[Biojava-l] Fasta search parsing design

Thomas Down td2@sanger.ac.uk
Tue, 5 Dec 2000 12:59:56 +0000


On Tue, Dec 05, 2000 at 12:39:02PM +0000, Keith James wrote:
> 
> Hi,

Hi...

> There's a few issues about representing the data as biojava.bio.search
> result, hit and subhit objects if I use the interfaces there already.
> 
> 
> Interface SeqSimilaritySearchResult
> 
> getSequenceDB() - there probably won't be a sensible SequenceDB object
> if the search has been done externally. It could return null instead?
> (the interface docs discourage this)

I'm generally a little bit suspicious of returning null values
(they're an easy way to cause bugs), although I'll concede that
in this case it does look kind-of sensible.

On the other hand, you could return a `dummy' SequenceDB which
has a name but doesn't contain any sequences.  This feels a little
more correct to me, and has the advantage that it would be easy
to extend if in the future you want to provide a mechanism for
fetching whole sequences from the remote search database (a potentiall
quite useful function for some appplications).

> getSearcher() - again the interface docs discourage returning
> null. Returning a Searcher could be okay if its getSearchableDBs()
> returns an empty set, indicating that you can't actually run a search
> because the database is external. Maybe omit the Searcher entirely and
> allow getSearcher() to return null?

This seems a shame to me -- SeqSimilaritySearcher looks a potentially
nice interface for `end users' of the code.

I assume we're still talking about cases where we might be launching
searches on remote servers?  I could invisage a situation where a
service like this is wrapped up as a SeqSimilaritySearcher with one
of the aforementioned `dummy' SequenceDBs for each database installed
on the server.

Of course, this isn't necessarily `first-pass' functionality -- Returning
null for now is fine if you don't need this sort of reflections.
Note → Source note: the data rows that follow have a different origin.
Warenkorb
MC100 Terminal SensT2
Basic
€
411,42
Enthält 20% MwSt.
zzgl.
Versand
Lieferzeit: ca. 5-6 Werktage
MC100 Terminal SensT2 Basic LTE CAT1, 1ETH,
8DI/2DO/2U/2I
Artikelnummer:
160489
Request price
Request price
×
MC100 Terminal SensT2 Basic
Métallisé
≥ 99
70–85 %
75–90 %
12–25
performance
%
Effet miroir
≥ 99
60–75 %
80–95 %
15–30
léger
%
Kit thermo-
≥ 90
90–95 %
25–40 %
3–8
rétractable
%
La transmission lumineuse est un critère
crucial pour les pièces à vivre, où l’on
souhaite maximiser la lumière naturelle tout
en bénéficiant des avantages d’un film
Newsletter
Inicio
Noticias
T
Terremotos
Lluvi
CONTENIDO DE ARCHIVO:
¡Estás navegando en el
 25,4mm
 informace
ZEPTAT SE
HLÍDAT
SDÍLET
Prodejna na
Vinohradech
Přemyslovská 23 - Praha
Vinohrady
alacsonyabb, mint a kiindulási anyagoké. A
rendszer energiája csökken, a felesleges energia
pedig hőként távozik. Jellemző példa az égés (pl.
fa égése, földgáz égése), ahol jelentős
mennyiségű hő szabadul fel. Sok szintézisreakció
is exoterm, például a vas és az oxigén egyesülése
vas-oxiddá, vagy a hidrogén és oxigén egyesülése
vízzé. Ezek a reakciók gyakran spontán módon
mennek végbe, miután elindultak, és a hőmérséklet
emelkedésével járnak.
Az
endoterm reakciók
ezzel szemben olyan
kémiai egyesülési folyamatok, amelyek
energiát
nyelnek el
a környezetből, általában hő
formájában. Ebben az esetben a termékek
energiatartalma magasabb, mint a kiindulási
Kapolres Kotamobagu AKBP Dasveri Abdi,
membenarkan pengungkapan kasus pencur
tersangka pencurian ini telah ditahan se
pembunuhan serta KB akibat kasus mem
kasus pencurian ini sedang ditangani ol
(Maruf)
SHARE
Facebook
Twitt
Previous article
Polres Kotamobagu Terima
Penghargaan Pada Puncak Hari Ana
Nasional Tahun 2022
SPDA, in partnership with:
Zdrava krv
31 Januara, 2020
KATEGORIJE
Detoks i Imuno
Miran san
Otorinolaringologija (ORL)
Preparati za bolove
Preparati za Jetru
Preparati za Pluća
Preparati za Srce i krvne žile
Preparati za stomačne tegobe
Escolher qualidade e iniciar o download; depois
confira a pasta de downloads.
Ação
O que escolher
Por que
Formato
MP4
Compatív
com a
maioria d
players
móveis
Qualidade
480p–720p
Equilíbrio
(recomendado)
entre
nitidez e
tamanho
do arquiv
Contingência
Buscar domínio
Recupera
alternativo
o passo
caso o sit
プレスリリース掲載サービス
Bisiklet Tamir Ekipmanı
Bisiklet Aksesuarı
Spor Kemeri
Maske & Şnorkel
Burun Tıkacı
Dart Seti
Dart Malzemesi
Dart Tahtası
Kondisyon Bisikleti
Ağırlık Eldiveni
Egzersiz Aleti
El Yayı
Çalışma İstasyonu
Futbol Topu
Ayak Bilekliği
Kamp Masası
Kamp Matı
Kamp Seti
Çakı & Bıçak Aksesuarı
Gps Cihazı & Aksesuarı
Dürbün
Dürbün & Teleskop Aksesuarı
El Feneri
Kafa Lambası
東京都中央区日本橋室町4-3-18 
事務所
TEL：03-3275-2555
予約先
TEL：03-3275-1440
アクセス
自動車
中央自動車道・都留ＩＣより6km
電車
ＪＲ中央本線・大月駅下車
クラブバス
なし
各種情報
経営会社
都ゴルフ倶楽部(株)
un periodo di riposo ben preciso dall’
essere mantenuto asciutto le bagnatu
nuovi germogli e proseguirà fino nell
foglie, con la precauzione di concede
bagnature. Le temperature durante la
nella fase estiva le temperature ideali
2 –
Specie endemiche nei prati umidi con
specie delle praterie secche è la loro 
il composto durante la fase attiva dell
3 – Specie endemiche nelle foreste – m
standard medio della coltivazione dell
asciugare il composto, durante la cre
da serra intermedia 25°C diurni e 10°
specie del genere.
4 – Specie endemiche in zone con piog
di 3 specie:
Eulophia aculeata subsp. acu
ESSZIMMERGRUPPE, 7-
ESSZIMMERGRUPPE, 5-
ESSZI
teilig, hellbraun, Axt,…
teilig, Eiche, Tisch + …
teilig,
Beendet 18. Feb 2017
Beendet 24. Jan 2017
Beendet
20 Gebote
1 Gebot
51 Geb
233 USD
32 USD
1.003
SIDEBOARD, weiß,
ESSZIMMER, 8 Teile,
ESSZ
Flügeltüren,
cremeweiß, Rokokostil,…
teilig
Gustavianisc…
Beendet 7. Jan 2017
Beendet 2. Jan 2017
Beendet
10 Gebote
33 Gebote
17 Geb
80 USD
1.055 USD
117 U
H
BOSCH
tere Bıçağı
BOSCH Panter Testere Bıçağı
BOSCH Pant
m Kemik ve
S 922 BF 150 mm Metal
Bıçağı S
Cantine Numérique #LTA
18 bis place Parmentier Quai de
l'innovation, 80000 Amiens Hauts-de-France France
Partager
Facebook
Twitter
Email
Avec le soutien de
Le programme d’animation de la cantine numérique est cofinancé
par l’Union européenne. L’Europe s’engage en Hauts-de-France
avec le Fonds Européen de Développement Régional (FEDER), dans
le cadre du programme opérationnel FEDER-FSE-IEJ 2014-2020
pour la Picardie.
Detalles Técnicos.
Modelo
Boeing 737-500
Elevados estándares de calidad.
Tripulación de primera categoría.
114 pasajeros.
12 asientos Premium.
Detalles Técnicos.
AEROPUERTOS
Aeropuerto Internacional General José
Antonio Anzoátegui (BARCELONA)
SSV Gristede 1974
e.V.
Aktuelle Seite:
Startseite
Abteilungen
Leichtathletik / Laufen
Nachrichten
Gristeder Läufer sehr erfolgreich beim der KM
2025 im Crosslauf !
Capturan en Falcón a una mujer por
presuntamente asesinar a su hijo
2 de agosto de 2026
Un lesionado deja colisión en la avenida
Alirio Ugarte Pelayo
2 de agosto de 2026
> Interface SeqSimilaritySearchHit
> 
> getSubHits() - Fasta hits don't have subhits as such. However, you
> could view them as a case where they are a hit which only ever
> contains one subhit.

I didn't write the interface, but I would assume from the
documentation that in the `no sub-hits' case you are expected
to return a singleton List containing yourself.  Certainly,
there doesn't appear to be any harm which could result from
implementing it this way.

> Fasta search output also contains extra information (several scores,
> positions of the presented alignment in the query and subject
> sequences, percent identity). I was thinking of maybe a sub-interface
> to specify extra methods. Incidentally, we find % id useful, but if
> the alignment is retained you then have the same information in two
> places (via a calculation), which is a bad thing I guess.

Sub-interfacing is fine, if that's useful to you.  Another
possibility to look at might be to attach BioJava `Annotation'
objects to these interfaces -- I guess I don't really have
strong feelings either way on this one.

Gerald (as the original developer of these interfaces): any
comments on this?

> Also, not having written any Java before, I don't know what memory use
> will be like for storing big lists of hits. I've seen Perl hoover up
> rather a lot of memory dealing with unfiltered Blast output.

Well-designed Java is generally a lot more efficient than Perl in
this respect, mainly because OO perl has a large per-object overhead
because of the `object-is-a-hash' trick.  Per-object overhead in
Java  is typically 8-12 bytes in a modern VM -- much better.

>From experience, the Java garbage collector is also rather more
trustworthy.

Happy hacking,

Thomas.
-- 
``If I was going to carry a large axe on my back to a diplomatic
function I think I'd want it glittery too.''
           -- Terry Pratchett